News24

Majola set to face the music

2011-12-04 15:02

Johannesburg - Two key figures in the Cricket South Africa (CSA) bonus saga will face a ministerial inquiry when the committee meets in Pretoria for the third and final week starting on Monday.

Former CSA audit committee chairman Colin Beggs will begin proceedings with his presentation on Monday morning, and CSA CEO Gerald Majola, the last person scheduled to face the committee, will appear on Wednesday.

Beggs, who first pointed out that CSA staff had been paid undeclared bonuses, had called for an external audit into CSA's finances, along with former remuneration committee (Remco) chairman Paul Harris and former finance committee chairman Hentie van Wyk.

The trio was voted off the board, and after former CSA president Mtutuzeli Nyoka also called for an external investigation, he was handed a vote of no confidence.

Nyoka won a court case and was reinstated in May, but was ousted again in October.

Harris and Nyoka were among those who faced the committee in the first week of the inquiry, along with another former CSA Remco chairman, Thandeka Mgoduso.

Last week CSA appeared twice before the committee, with members of the Khan commission, which had cleared Majola of any serious offence after an internal audit, standing up in support of the CSA chief executive.

Former CSA chief operations officer Don McIntosh and SA Sports Confederation and Olympic Committee (SASCOC) CEO Tubby Reddy also appeared before the committee last week.

Majola has refrained from commenting on the bonus saga, but is expected to be grilled by the commission, chaired by Judge Chris Nicholson, which will report back to the sports ministry.
 

SAPA

Comments
  • goyougoodthing - 2011-12-04 15:53

    They should all be in jail.

  • Larry - 2011-12-04 16:07

    Only two?
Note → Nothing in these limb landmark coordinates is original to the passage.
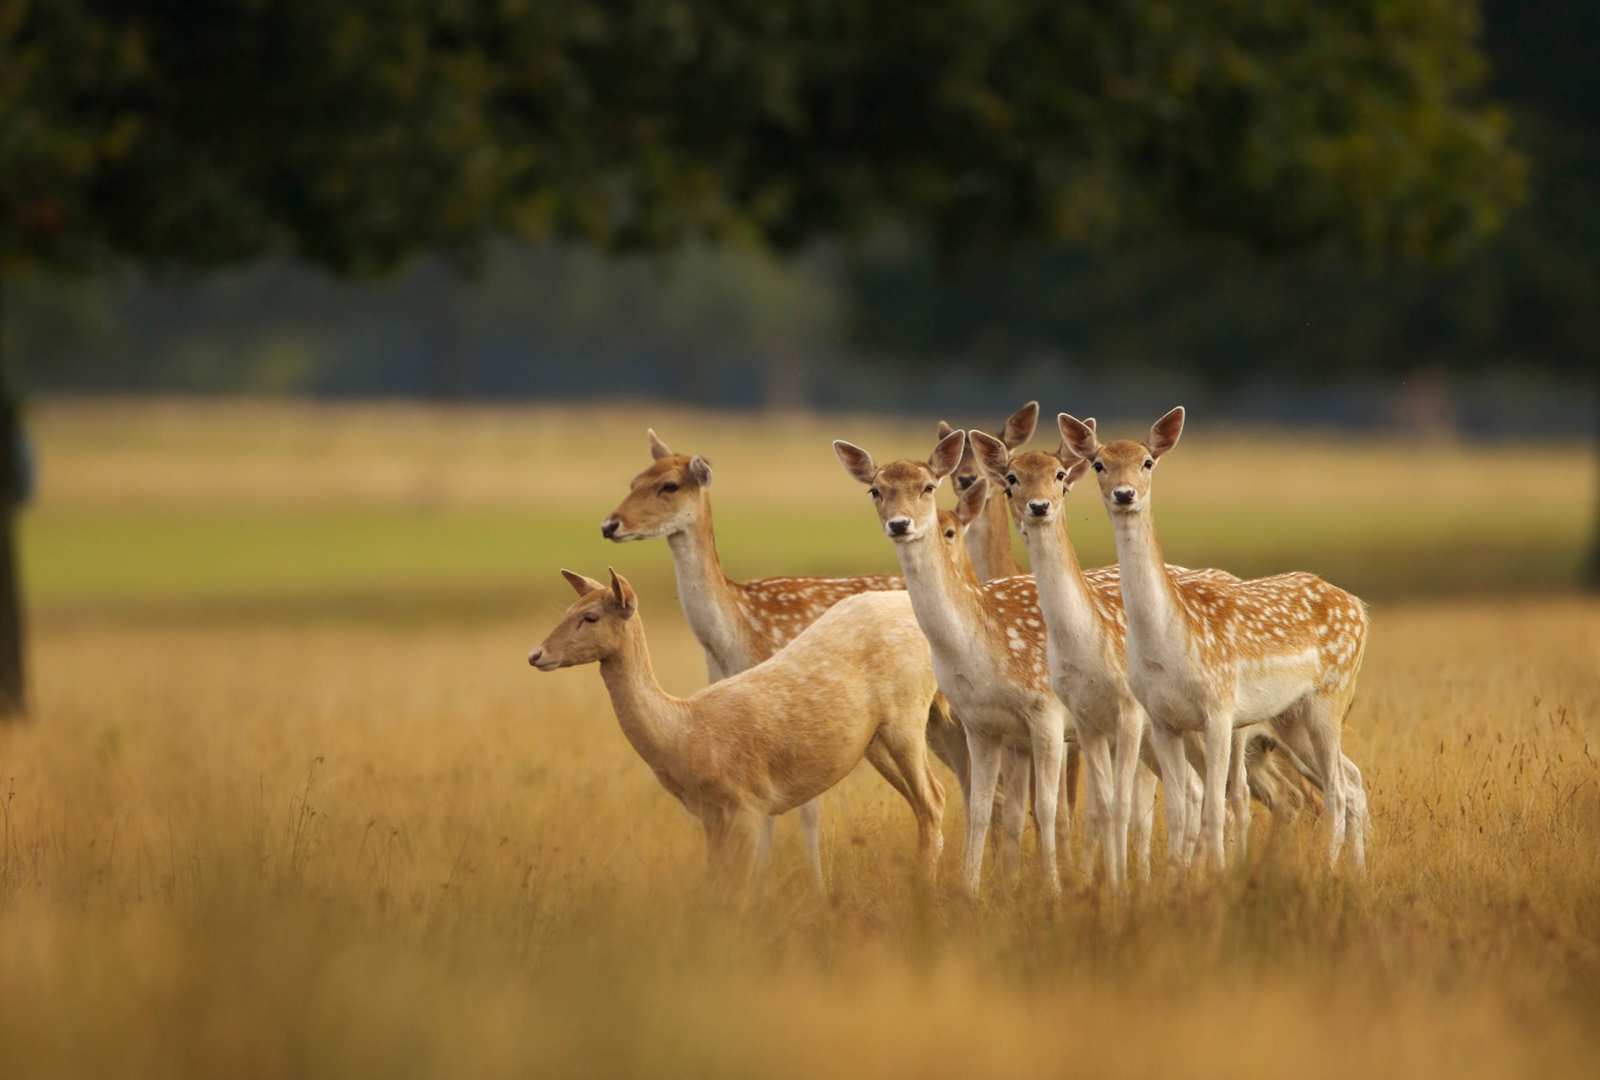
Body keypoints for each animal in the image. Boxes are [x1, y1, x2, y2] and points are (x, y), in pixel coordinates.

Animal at [528, 569, 946, 889]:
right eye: (569, 609)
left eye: (591, 617)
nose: (536, 654)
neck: (684, 735)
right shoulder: (710, 815)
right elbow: (716, 884)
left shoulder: (747, 803)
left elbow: (738, 891)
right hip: (874, 740)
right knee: (926, 802)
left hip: (907, 715)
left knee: (933, 798)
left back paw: (923, 891)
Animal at [1059, 407, 1371, 873]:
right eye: (1099, 463)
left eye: (1147, 462)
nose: (1125, 494)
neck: (1170, 641)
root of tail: (1359, 607)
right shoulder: (1162, 719)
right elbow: (1177, 809)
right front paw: (1178, 877)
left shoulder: (1220, 708)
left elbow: (1212, 807)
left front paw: (1217, 875)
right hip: (1291, 716)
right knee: (1349, 781)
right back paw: (1357, 869)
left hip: (1330, 697)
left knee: (1335, 788)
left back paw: (1330, 870)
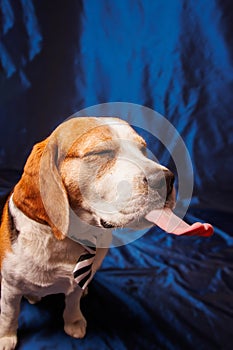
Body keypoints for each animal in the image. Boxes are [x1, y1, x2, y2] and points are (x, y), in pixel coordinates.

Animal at [0, 118, 175, 350]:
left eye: (143, 150)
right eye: (101, 152)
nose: (168, 179)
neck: (65, 241)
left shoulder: (75, 283)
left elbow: (73, 302)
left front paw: (73, 322)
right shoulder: (10, 288)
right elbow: (9, 314)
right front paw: (6, 337)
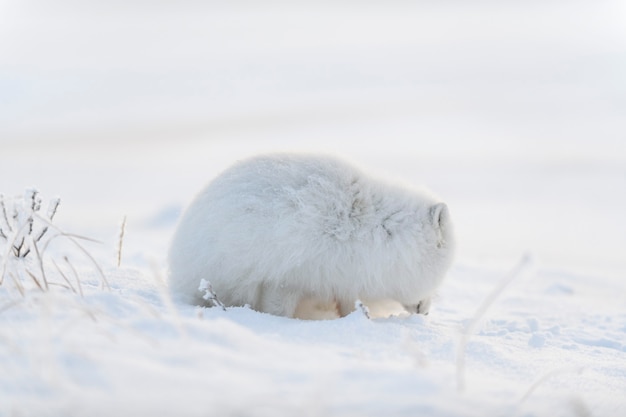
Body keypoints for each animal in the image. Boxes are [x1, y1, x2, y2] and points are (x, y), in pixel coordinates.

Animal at [167, 153, 454, 318]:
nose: (425, 312)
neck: (376, 229)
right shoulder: (285, 279)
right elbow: (278, 308)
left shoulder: (345, 281)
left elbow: (349, 307)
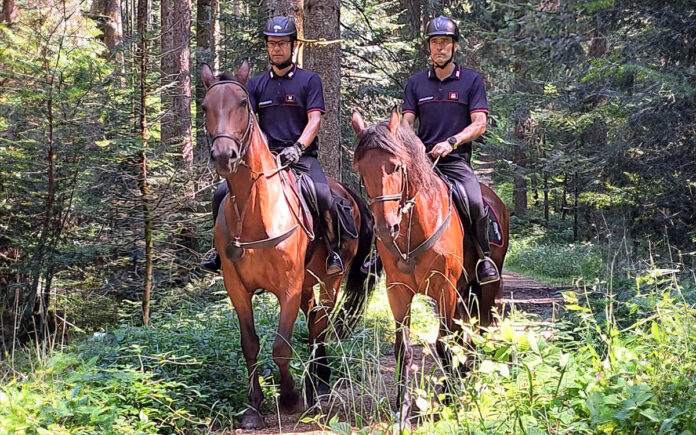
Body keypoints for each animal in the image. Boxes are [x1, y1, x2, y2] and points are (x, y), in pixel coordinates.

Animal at [198, 63, 378, 430]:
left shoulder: (289, 287)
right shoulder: (236, 287)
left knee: (319, 328)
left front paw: (291, 398)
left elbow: (281, 346)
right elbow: (249, 345)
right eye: (206, 106)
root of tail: (349, 195)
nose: (224, 156)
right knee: (314, 321)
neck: (254, 210)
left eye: (242, 104)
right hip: (309, 284)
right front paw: (253, 407)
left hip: (329, 280)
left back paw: (317, 388)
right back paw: (317, 382)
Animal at [350, 108, 508, 426]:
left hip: (485, 288)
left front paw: (448, 403)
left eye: (395, 167)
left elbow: (443, 343)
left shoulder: (444, 288)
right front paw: (402, 408)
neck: (414, 231)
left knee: (481, 331)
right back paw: (462, 378)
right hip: (462, 293)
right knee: (465, 335)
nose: (386, 228)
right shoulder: (398, 291)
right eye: (361, 169)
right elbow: (404, 349)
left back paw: (472, 383)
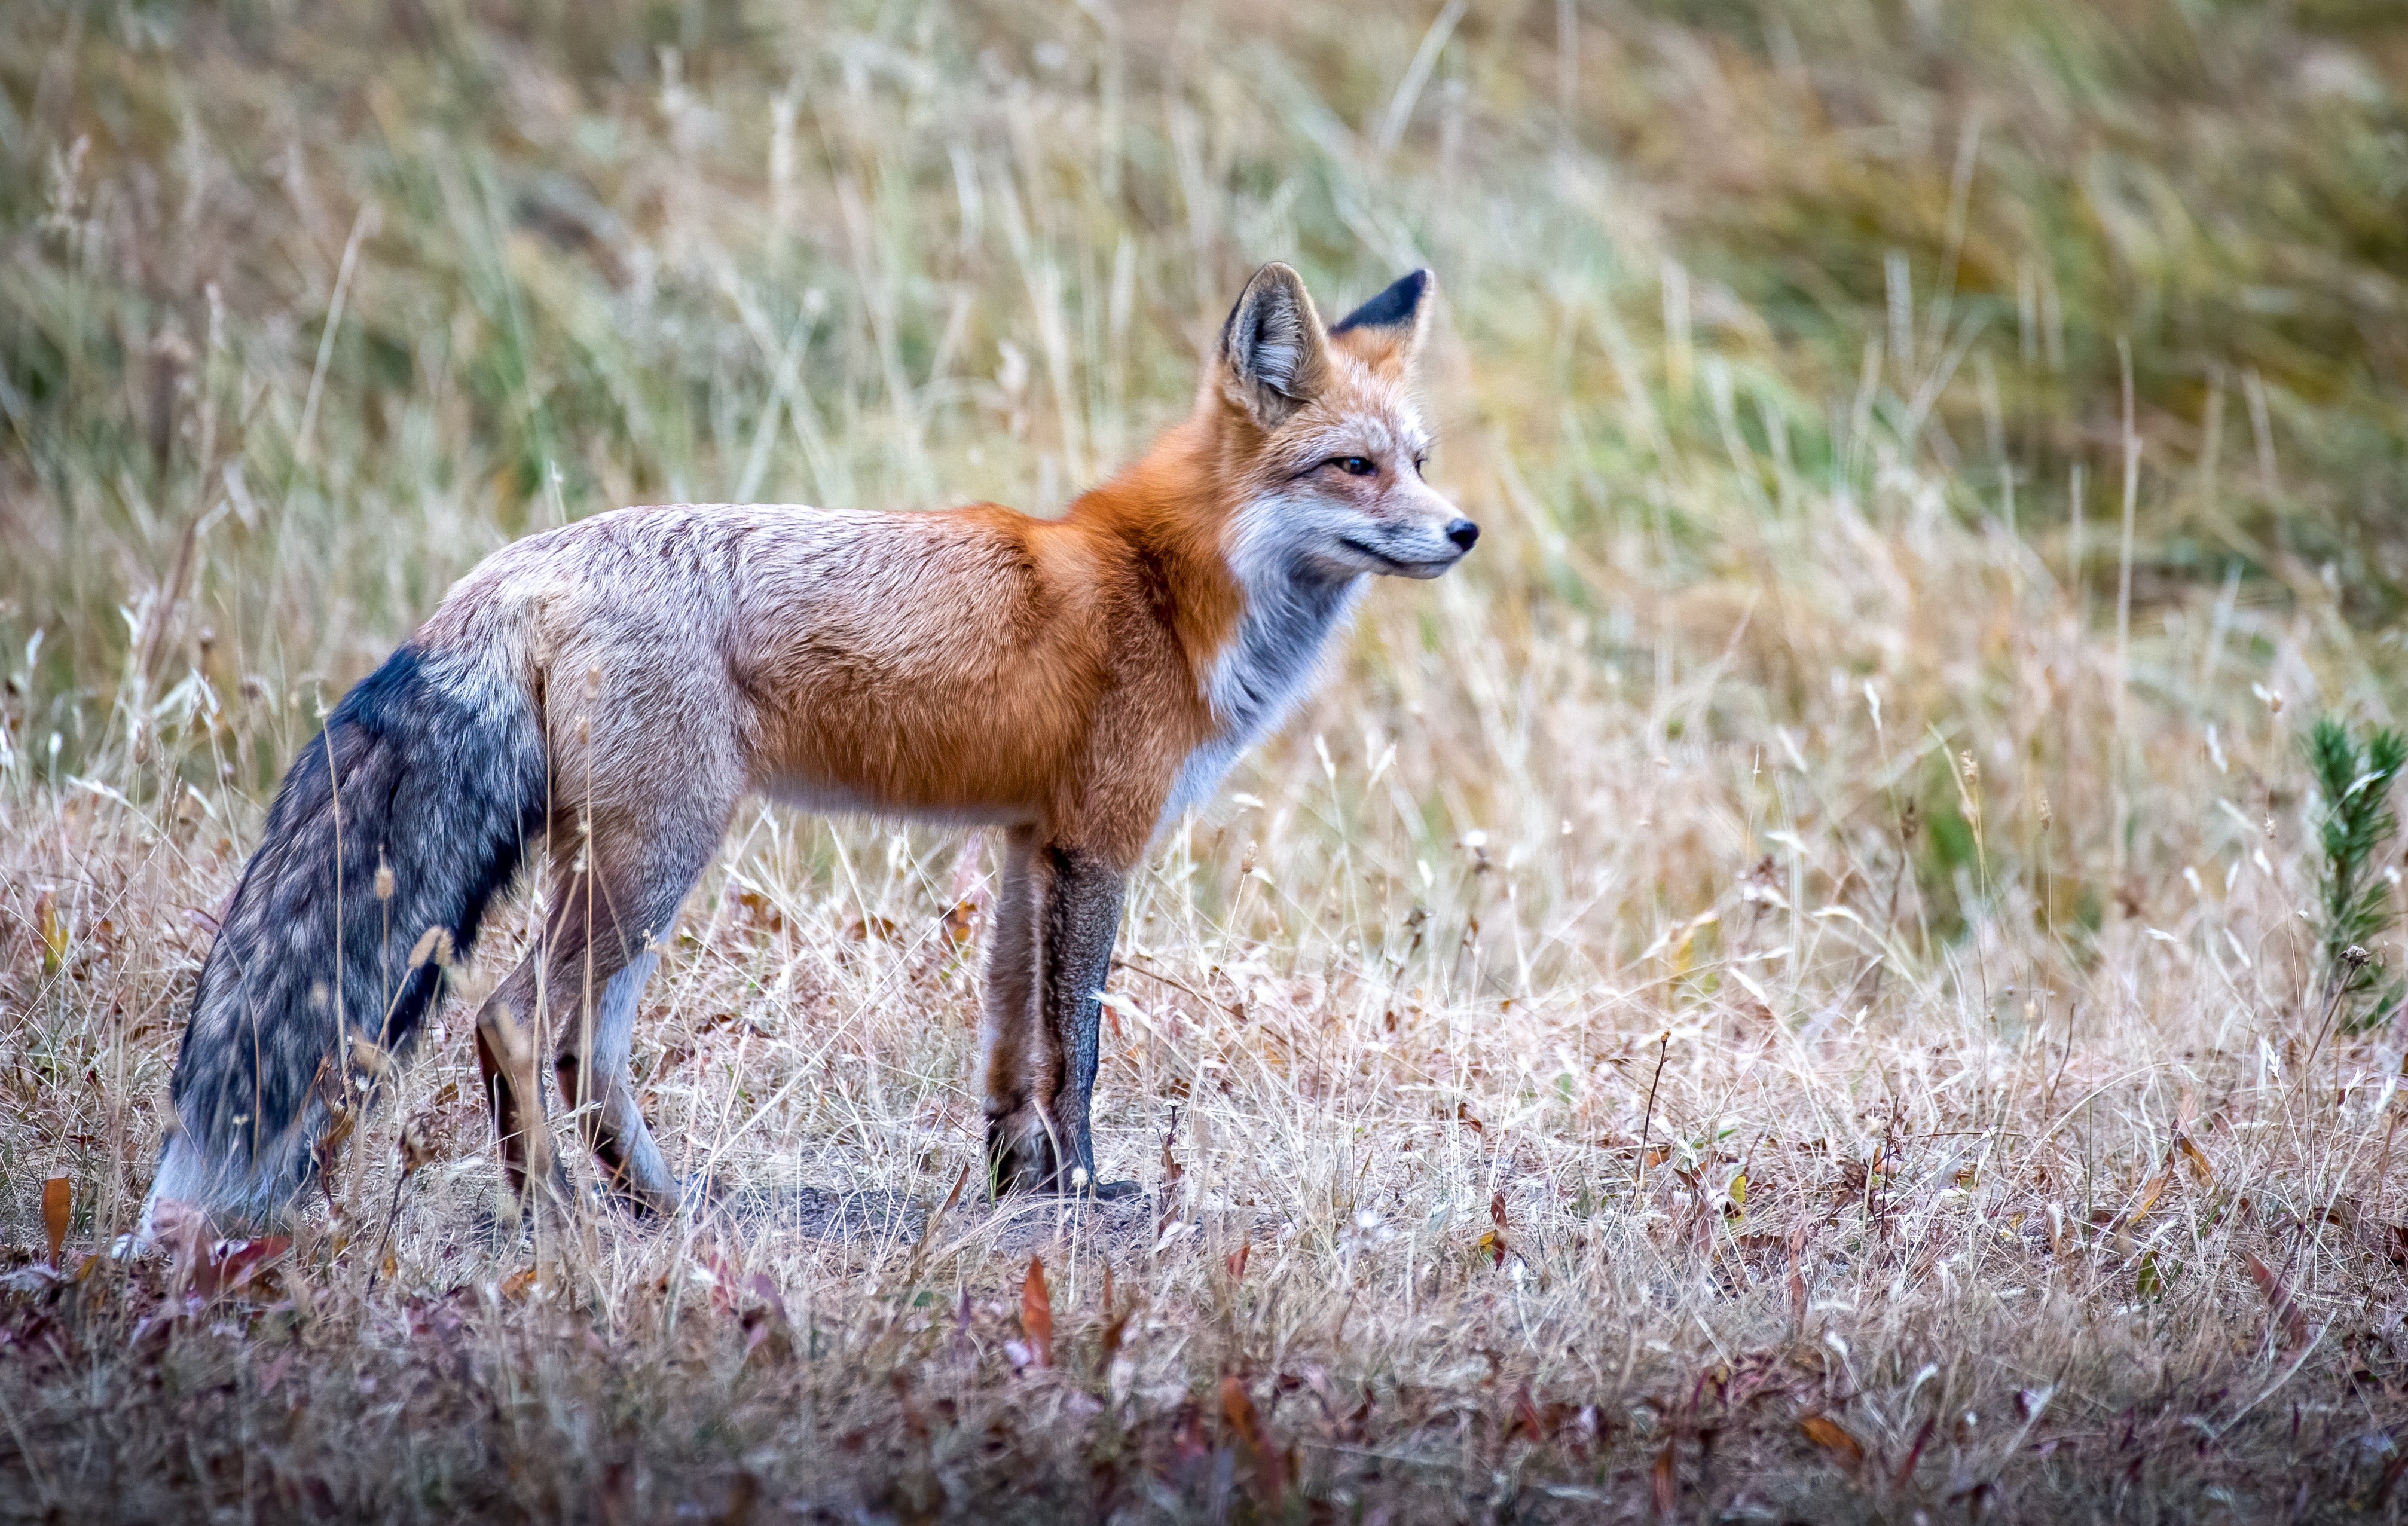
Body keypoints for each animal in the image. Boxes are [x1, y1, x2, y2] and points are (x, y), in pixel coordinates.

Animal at [145, 262, 1474, 1229]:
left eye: (1417, 460)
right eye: (1352, 467)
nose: (1461, 530)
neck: (1162, 586)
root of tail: (515, 564)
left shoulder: (1022, 842)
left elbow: (1010, 1047)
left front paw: (1019, 1186)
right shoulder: (1099, 843)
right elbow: (1081, 1050)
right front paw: (1084, 1189)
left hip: (630, 861)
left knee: (589, 1044)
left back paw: (653, 1202)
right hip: (656, 854)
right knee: (519, 1021)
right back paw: (559, 1214)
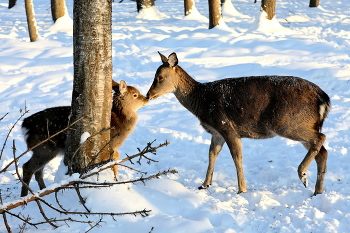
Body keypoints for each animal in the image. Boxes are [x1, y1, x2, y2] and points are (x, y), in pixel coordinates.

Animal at [20, 80, 148, 197]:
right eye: (135, 94)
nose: (146, 99)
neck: (119, 125)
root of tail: (25, 125)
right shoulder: (112, 146)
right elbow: (114, 164)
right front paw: (115, 180)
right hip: (44, 148)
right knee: (27, 167)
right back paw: (24, 197)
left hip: (44, 150)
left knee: (38, 171)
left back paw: (43, 191)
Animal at [147, 52, 330, 195]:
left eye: (160, 77)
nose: (148, 95)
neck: (202, 102)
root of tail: (324, 99)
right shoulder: (217, 132)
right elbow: (212, 154)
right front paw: (204, 184)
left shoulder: (227, 127)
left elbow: (237, 157)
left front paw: (242, 189)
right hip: (303, 124)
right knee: (322, 152)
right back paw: (317, 191)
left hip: (288, 123)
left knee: (321, 137)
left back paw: (303, 175)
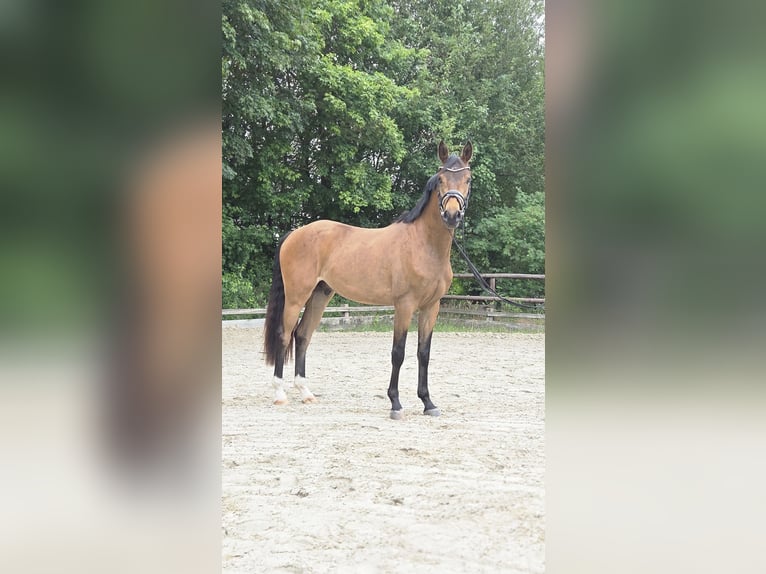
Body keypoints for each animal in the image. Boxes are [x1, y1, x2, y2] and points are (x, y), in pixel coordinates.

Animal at [263, 140, 473, 419]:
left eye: (468, 179)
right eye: (440, 179)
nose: (451, 215)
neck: (423, 244)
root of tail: (294, 234)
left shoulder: (431, 306)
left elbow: (423, 353)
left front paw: (428, 403)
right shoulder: (404, 305)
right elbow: (398, 353)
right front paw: (395, 404)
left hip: (320, 294)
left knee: (303, 335)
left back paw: (306, 393)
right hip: (297, 297)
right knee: (284, 335)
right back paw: (279, 394)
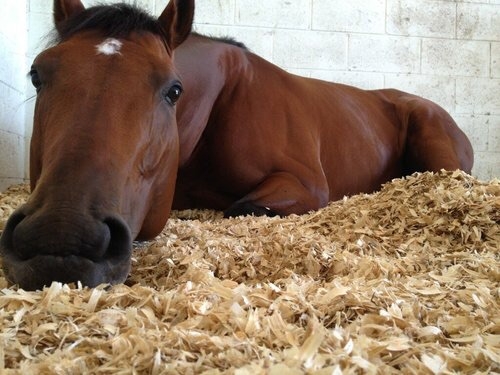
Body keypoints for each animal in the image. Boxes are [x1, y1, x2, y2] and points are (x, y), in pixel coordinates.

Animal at [0, 1, 470, 292]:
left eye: (173, 90)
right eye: (37, 74)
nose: (60, 237)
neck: (222, 101)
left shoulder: (303, 184)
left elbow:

I would imagine that the lot of them, including all the people who protested Majola's innocence (Cass Naidoo included), should be sacked and possibly charged. All the funds illegally paid, should be confiscated and returned.

  • Atholl - 2011-12-04 16:28

    Mafiosa Geraldo de Majola has a clear pattern of conduct :: ... get 'elected' on a 'no-skill ticket' - get the key to the safe - then set about the greenbacks: Whistle blower (WB) Beggs -- chop fingers off WB Harris - chop toes off WB v Wyk - chop elbows off WB Nyoka - chop knees off WB Mgoduso - chop legs de Majola de Gerald must think that he's irreplaceable - and he's right nobody with a cricket background can fill his mafiosa shoes ... apparently even the sports minister was threatened with his life ?? ... the sports minister will have the opportunity to do his own chopping

  • Madulla - 2011-12-04 17:54

    The midget, Majola, will finally get his spot in the limelight. CSA's own 'little dictator' will certainly be facing the music. All indications so far lean towards him facing questions that certainly won't be music to his ears. He will have to explain his 'orchestral manoeuvres in the dark'. He can also tell us why he those who questioned his dishonesty were voted off the board. And, Majola, feeble excuses like not knowing you were committing a crime is simply not acceptable because it then means that you are incompetent. It also means that the R1.8 million salary that you pay yourself is wholly undeserved because you are not fit to hold the position of CEO. I don't think that you "live for cricket". I think that, like a parasite, you "live off cricket". It is also blatantly obvious that you don't follow CSA's code of business ethics.

  • champ.bopape - 2011-12-05 20:07

    I always had a premonition that a vote of no confidence against some high ranking figures were nothing but a strategy to conceal truth. I'd like all those who orchestrated the vote of no confidence strategies to be investigated too, because it appears to me that they too have something to hide.